Dieu en science-fiction ?


Rappelons les questions :
« comment devrions-nous imaginer Dieu dans notre univers mental avancé ? »
« Pourquoi diable ne le voyons-nous pas ainsi ? »

Une première réponse est bien connue, elle est la trame d'une émission comme Alien Theory : Dieu, c'est un extraterrestre. Il est communément admis que les éléments nécessaires à la vie sur terre sont venus de l'espace. Cette théorie, la panspermie, postule que la vie est venue des astéroïdes et comètes qui se sont écrasés sur terre au moment de sa formation. La théorie des anciens astronautes va plus loin en y ajoutant une volonté. Plus l'interventionnisme extraterrestre est grand, plus la théorie est délirante. C'est une idée déjà ancienne. Littérairement, on la trouve déjà chez Lovecraft, pour qui les grands anciens vénérés comme des dieux par des troupes ahuries de dégénérés sont en fait des êtres cosmiques échoués sur terre. Mais la théorie des anciens astronautes, reprise par Ridley Scott dans Prometheus, développée dès les années 60, qui nous ont offert tout à la fois la scientologie et les raëliens. Ici, les extraterrestres sont divins seulement en tant qu'ils sont nos créateurs, c'est surtout leur avancée technologique qui nous les auraient rendus merveilleux. Considérer que les attributs divins ne sont pas des attributs essentiels mais des produits de la technologie est en fait une manière tout à fait rationnelle d'envisager le divin. Conférer cette avance à des races extraterrestres aussi, étant donné l'infinité de l'espace, pourquoi n'y aurait-il pas une infinité d'espèces, intelligentes et avancées ?

Mais on peut aller encore plus loin dans cette association de Dieu et de la technologie. Comme le fait Frederic Brown dans sa micro-nouvelle The Answer :

Dwan Ev ceremoniously soldered the final connection with gold. The eyes of a dozen television cameras watched him and the subether bore throughout the universe a dozen pictures of what he was doing.
He straightened and nodded to Dwar Reyn, then moved to a position beside the switch that would complete the contact when he threw it. The switch that would connect, all at once, all of the monster computing machines of all the populated planets in the universe -- ninety-six billion planets -- into the supercircuit that would connect them all into one supercalculator, one cybernetics machine that would combine all the knowledge of all the galaxies.
Dwar Reyn spoke briefly to the watching and listening trillions. Then after a moment's silence he said, "Now, Dwar Ev."
Dwar Ev threw the switch. There was a mighty hum, the surge of power from ninety-six billion planets. Lights flashed and quieted along the miles-long panel.
Dwar Ev stepped back and drew a deep breath. "The honor of asking the first question is yours, Dwar Reyn."
"Thank you," said Dwar Reyn. "It shall be a question which no single cybernetics machine has been able to answer."
He turned to face the machine. "Is there a God?"
The mighty voice answered without hesitation, without the clicking of a single relay.
"Yes, now there is a God."
Sudden fear flashed on the face of Dwar Ev. He leaped to grab the switch.
A bolt of lightning from the cloudless sky struck him down and fused the switch shut. 

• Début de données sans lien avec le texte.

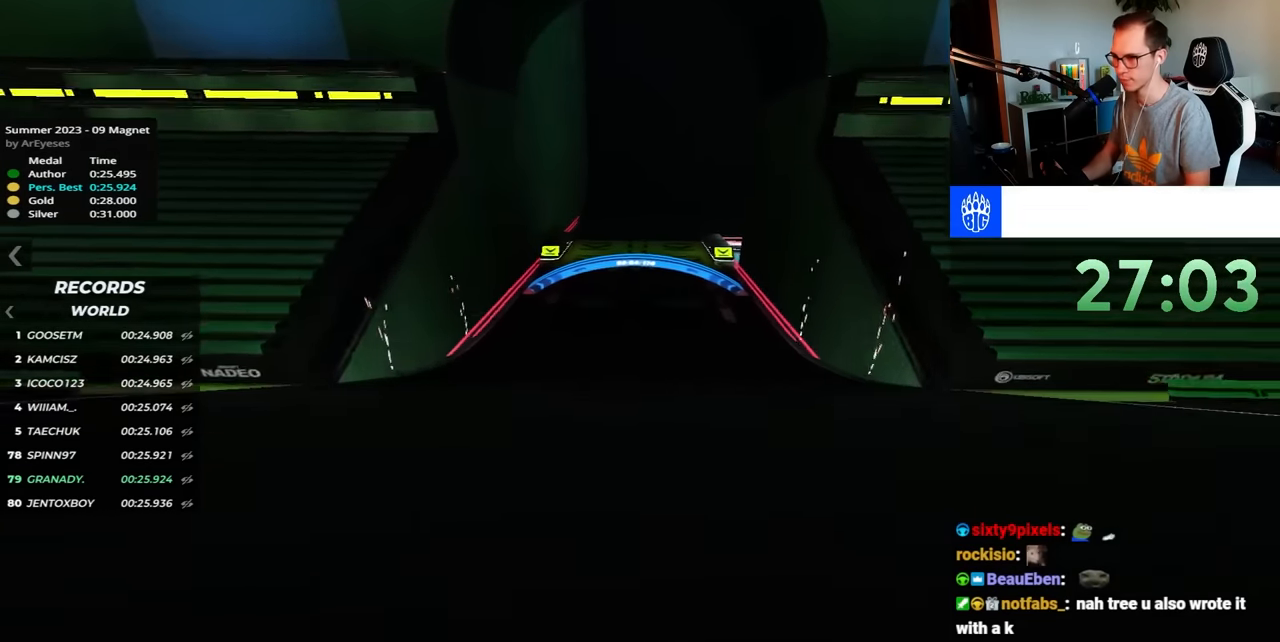
{"keys": ["up"], "events": []}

Cette nouvelle de 1950 fait de tous les ordinateurs connectés Dieu. Aujourd'hui nous savons de quoi il retourne : internet, réseau d'ordinateurs connectés entre eux, comme dans cette nouvelle, est Dieu. Omniscient, tout le savoir s'y trouve, internet, par l'intermédiaire de nos objets connectés et téléphones, nous espionne en permanence, nous connaît mieux que nous-mêmes, nous juge aussi parfois sans défense possible, il est partout, sans forme, il est un dieu auquel nous participons tous activement. Medhi Belhaj Kacem ne dit pas autre chose dans Dieu, la mémoire, la techno-science et le mal. Pour lui, à la suite de Teilhard de Chardin, qui comme chacun le sait est LE philosophe de la sillicon valley, Dieu est la somme de toutes nos mémoires, une mémoire absolue et objectivée, objectivée technologiquement sous la forme d'internet, équivalent matériel de la noosphère élaborée par Teilhard de Chardin.

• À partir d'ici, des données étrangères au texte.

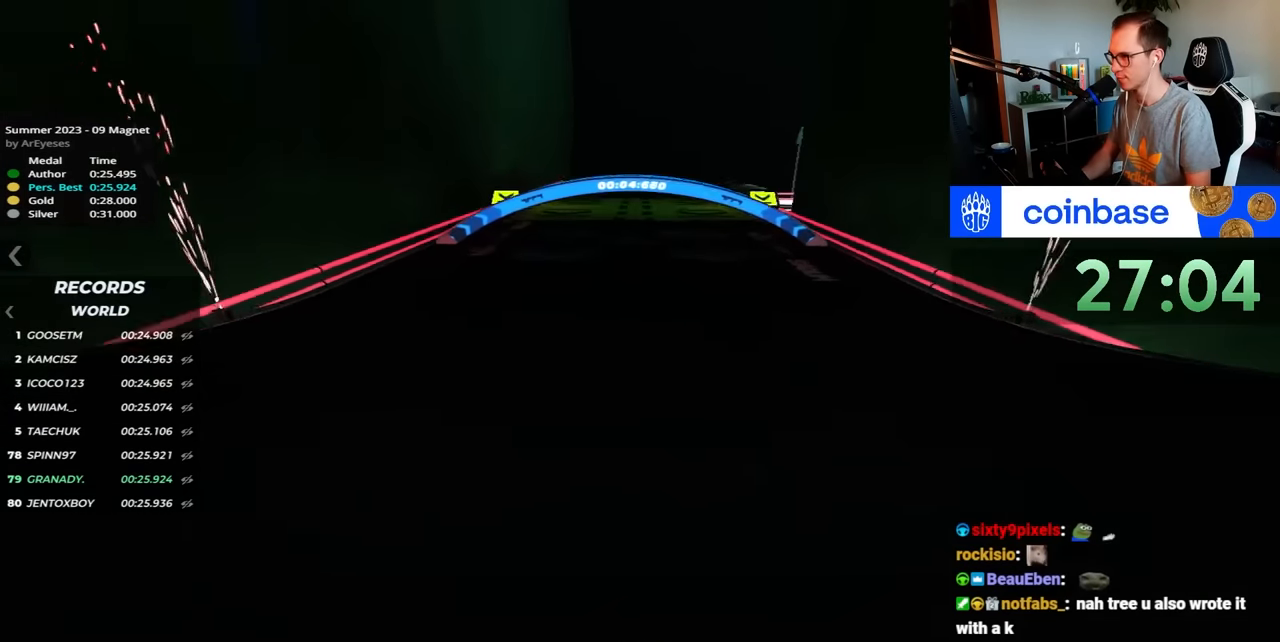
{"keys": ["up"], "events": []}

La première théorie trouve des adeptes : environ 20% de la population française y croirait, selon des sondages assez vieux et par nature douteux. Jean-Bruno Renard, sociologue qui s'est penché sur la croyance aux extraterrestres, remarque que ce sont généralement les personnes instruites qui y croient et que cette croyance vient combler un manque laissé par l'athéisme et le matérialisme. Les raisons de douter cependant ne manquent pas. Je reviendrai plus longuement dessus avec une analyse du livre de Stoczkowski, Des hommes, des dieux et des extraterrestres. Donnons pour le moment comme principaux problèmes : les promoteurs de cette idée sont soit des imbéciles, soit des charlatans. Ce qui aide pas. Il n'y a aucune preuve d'avancée, tout au plus des « signes troublants » accumulés et contredits par toute recherche rigoureuse. Tout ce bullshit non plus n'aide pas.

La seconde est à la rigueur plus facile à avaler. Mais on croit trop qu'internet n'est qu'un outil que nous avons créé pour notre usage, or Dieu ne peut pas être un outil. Or il est absurde de croire qu'internet est un outil. Nous serions même plutôt des outils d'internet. Qui peut prétendre utiliser internet comme un outil sans en être transformé ? Internet nous transforme, nous modifie, nous façonne. Nous sommes ses créatures autant que ses créateurs. Loin d'utiliser internet, nous sommes utilisés par lui à des fins qui nous dépassent; ce qui est plutôt divin. Il se nourrit en permanence des données que nous créons en permanence sans nous en rendre compte. L'idée selon laquelle Dieu ne pourrait pas être créé aussi est un obstacle, mais c'est un obstacle qui ne peut être levé qu'en changeant radicalement d'imaginaire, en abandonnant l'idée merveilleuse pour l'idée technologique de Dieu. Ce qui ne peut se demander.